Can we reject as wrong numbers the rituals that don’t make sense? (PK QA 2)
Evaluating the validity of rituals based on their sensibility seems like a sound criterion, but is it really? Let’s consider three factors:
- Are we ready to reject all rituals that don’t make sense?
- Is making sense the essence of rituals?
- Are we mature enough to properly evaluate the value of rituals?
- Are we ready to reject all rituals that don’t make sense?
Let’s consider the ritual of blowing candles during birthday celebrations. What is the sense in blowing candles? And what is the sense in blowing as many candles as the age of the birthday celebrant? If we investigate the history of this ritual, we find that it originated in a medieval European superstition that people were haunted by as many evil spirits as was their age; and with each candle that was extinguished, one spirit would be driven out. Makes terrific sense, doesn’t it? If all senseless rituals are to be rejected, then why make a caricature of religious rituals alone? Why not make a caricature of the birthday ritual of blowing candles? Stopping that ritual might even promote hygiene – it will save participants from consuming the birthday celebrant’s saliva droplets that may fall on the cake while blowing the candles.
- Is making sense the essence of rituals?
Rituals provide standardized templates to guide us towards emotions and actions appropriate for specific situations. Consider for example the ritual of shaking hands when we meet someone. From a strictly logical point of view, there’s no sense in this ritual – whatever is to be done in the subsequent meeting could well be done without an initial handshake. But the ritual of shaking hands when done properly sets a positive, warm emotional tone for the meeting.

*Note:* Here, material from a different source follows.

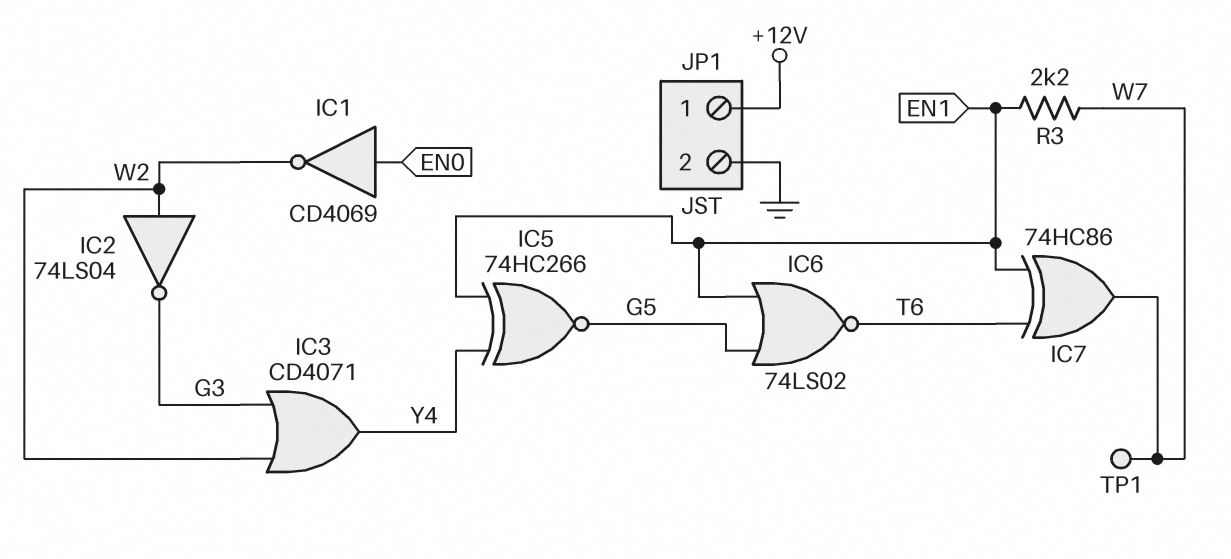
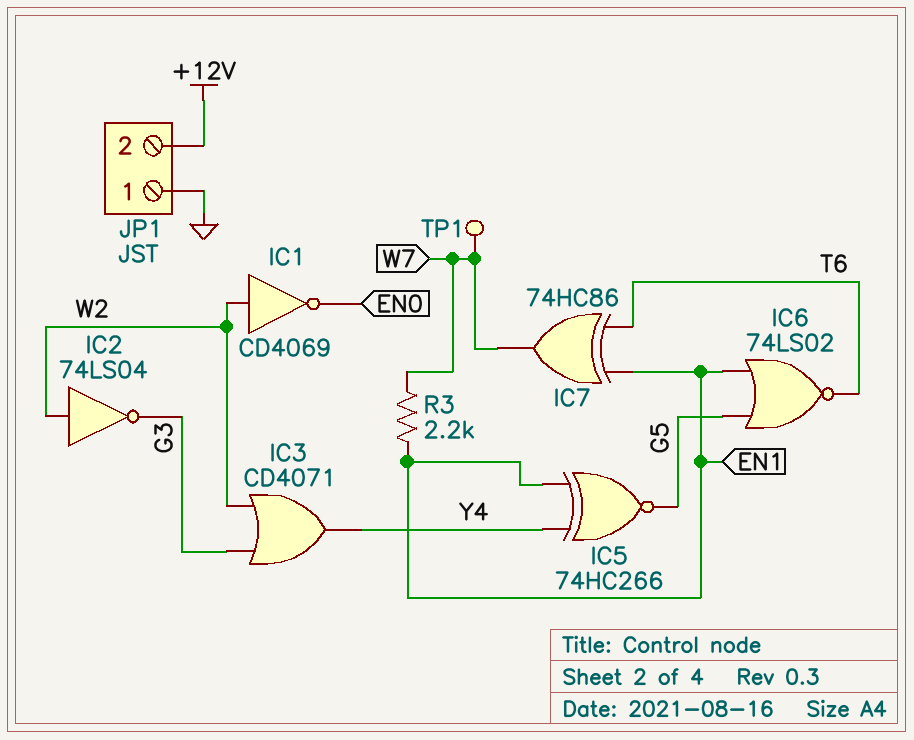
IC1: NOT CD4069 (in EN0, out W2) -> NOT CD4069 (in W2, out EN0)
JP1 pin 1: +12V -> GND
JP1 pin 2: GND -> +12V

Tribals living in forests whose greeting ritual is a nod or a hand-wave from a safe distance may well consider the physical proximity required for a handshake a threatening intrusion into their personal space. We moderns on the other hand may consider the tribals’ refusal to shake hands as a sign of their rudeness. Both arrive at wrong inferences because the rituals come from different frames of reference, frames within which the essence of rituals is not making sense but experiencing and conveying emotions. To unsympathetic observers who can’t or don’t want to experience those emotions, those rituals may make no sense even when they retain their validity for the ritual-performers.
- Are we mature enough to properly evaluate the value of rituals?
Say a child’s foot has been cut by a nail. When a doctor checks the wound, that doctor gives a preventive anti-tetanus injection. It makes no sense to the child: “I have pain in my foot and this doctor who is supposed to remove that pain is instead causing pain in one more place – the thigh.” The child doesn’t have the sense to make sense of the injection, but those who have more sense – the parents – will gently but firmly persuade the child to take the injection. And as the child grows up and understands how medicines work, then the child too will be able to make sense of what had earlier seemed like nonsense.
Similarly, we may feel that some rituals are insensible, but the problem may well be with us, not with the rituals – we may not be mature enough to understand their value, even when the rituals are deeply meaningful.